**INSTRUCTIONS TO FOLLOW:**
Your task is to restate every entry below word for word and omit the images.

———

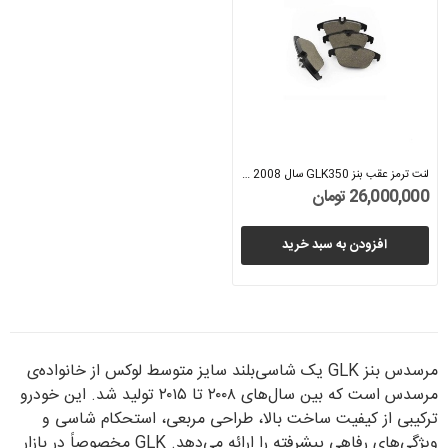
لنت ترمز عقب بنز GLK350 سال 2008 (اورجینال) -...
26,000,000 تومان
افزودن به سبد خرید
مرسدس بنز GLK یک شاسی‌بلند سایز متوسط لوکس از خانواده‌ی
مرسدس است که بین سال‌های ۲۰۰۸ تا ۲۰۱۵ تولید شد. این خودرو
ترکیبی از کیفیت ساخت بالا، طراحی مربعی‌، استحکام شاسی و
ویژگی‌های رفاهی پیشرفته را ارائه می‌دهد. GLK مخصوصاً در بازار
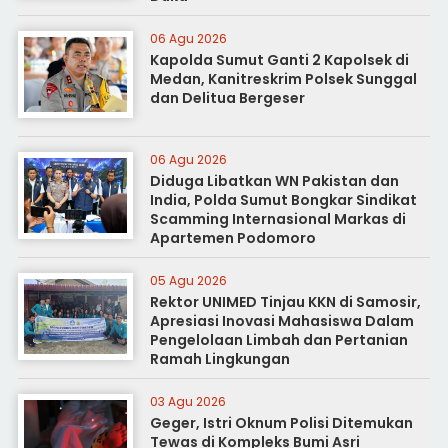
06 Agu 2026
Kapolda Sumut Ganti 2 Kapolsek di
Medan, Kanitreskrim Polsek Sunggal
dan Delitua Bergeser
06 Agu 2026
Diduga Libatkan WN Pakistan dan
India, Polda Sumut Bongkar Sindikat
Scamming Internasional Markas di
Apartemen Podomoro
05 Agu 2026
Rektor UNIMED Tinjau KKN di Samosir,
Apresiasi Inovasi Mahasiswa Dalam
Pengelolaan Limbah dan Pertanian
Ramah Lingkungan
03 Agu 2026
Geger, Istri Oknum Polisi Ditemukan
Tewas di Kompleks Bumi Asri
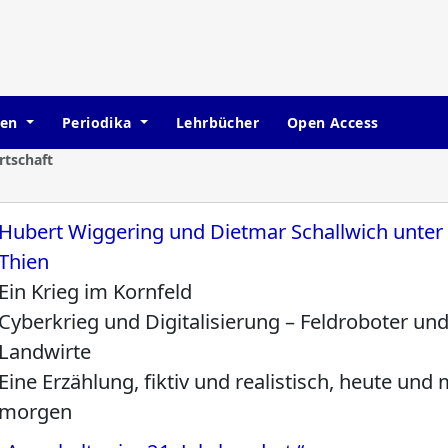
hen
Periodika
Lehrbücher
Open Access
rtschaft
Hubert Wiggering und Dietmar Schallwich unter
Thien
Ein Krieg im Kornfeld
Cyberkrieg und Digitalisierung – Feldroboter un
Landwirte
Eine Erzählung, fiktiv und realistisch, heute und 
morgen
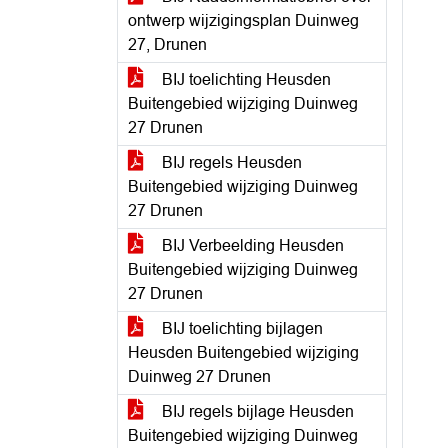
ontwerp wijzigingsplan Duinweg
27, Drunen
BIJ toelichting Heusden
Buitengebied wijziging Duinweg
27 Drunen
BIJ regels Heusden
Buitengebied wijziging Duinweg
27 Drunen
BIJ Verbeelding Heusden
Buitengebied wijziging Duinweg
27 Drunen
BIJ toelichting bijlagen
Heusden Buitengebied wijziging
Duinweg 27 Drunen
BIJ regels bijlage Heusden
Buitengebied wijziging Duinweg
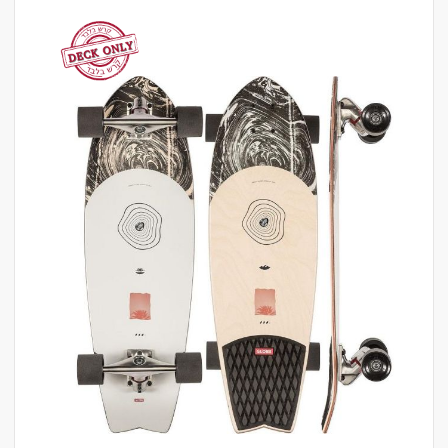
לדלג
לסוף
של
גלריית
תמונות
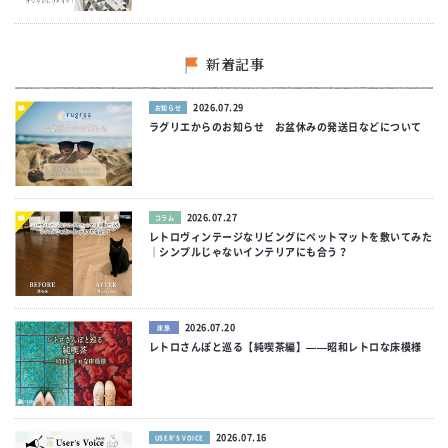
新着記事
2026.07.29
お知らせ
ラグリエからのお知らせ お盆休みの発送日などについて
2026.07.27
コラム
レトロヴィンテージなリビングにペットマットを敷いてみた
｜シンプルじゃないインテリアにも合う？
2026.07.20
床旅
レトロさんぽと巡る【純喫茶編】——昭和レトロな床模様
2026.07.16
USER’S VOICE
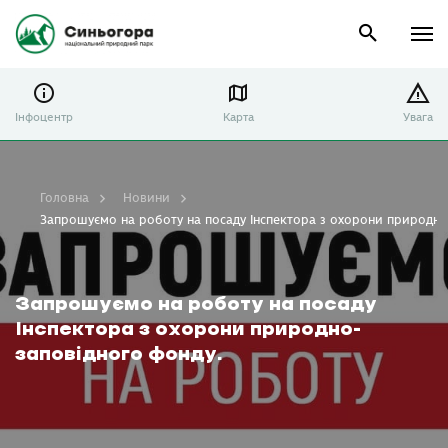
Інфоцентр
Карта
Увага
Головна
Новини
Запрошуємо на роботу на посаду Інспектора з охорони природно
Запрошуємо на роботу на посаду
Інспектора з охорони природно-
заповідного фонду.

———

**EXERCISE RESPONSE:**
لنت ترمز عقب بنز GLK350 سال 2008 (اورجینال) -...
26,000,000 تومان
افزودن به سبد خرید
مرسدس بنز GLK یک شاسی‌بلند سایز متوسط لوکس از خانواده‌ی
مرسدس است که بین سال‌های ۲۰۰۸ تا ۲۰۱۵ تولید شد. این خودرو
ترکیبی از کیفیت ساخت بالا، طراحی مربعی‌، استحکام شاسی و
ویژگی‌های رفاهی پیشرفته را ارائه می‌دهد. GLK مخصوصاً در بازار
06 Agu 2026
Kapolda Sumut Ganti 2 Kapolsek di
Medan, Kanitreskrim Polsek Sunggal
dan Delitua Bergeser
06 Agu 2026
Diduga Libatkan WN Pakistan dan
India, Polda Sumut Bongkar Sindikat
Scamming Internasional Markas di
Apartemen Podomoro
05 Agu 2026
Rektor UNIMED Tinjau KKN di Samosir,
Apresiasi Inovasi Mahasiswa Dalam
Pengelolaan Limbah dan Pertanian
Ramah Lingkungan
03 Agu 2026
Geger, Istri Oknum Polisi Ditemukan
Tewas di Kompleks Bumi Asri
hen
Periodika
Lehrbücher
Open Access
rtschaft
Hubert Wiggering und Dietmar Schallwich unter
Thien
Ein Krieg im Kornfeld
Cyberkrieg und Digitalisierung – Feldroboter un
Landwirte
Eine Erzählung, fiktiv und realistisch, heute und 
morgen
ontwerp wijzigingsplan Duinweg
27, Drunen
BIJ toelichting Heusden
Buitengebied wijziging Duinweg
27 Drunen
BIJ regels Heusden
Buitengebied wijziging Duinweg
27 Drunen
BIJ Verbeelding Heusden
Buitengebied wijziging Duinweg
27 Drunen
BIJ toelichting bijlagen
Heusden Buitengebied wijziging
Duinweg 27 Drunen
BIJ regels bijlage Heusden
Buitengebied wijziging Duinweg
לדלג
לסוף
של
גלריית
תמונות
新着記事
2026.07.29
お知らせ
ラグリエからのお知らせ お盆休みの発送日などについて
2026.07.27
コラム
レトロヴィンテージなリビングにペットマットを敷いてみた
｜シンプルじゃないインテリアにも合う？
2026.07.20
床旅
レトロさんぽと巡る【純喫茶編】——昭和レトロな床模様
2026.07.16
USER’S VOICE
Інфоцентр
Карта
Увага
Головна
Новини
Запрошуємо на роботу на посаду Інспектора з охорони природно
Запрошуємо на роботу на посаду
Інспектора з охорони природно-
заповідного фонду.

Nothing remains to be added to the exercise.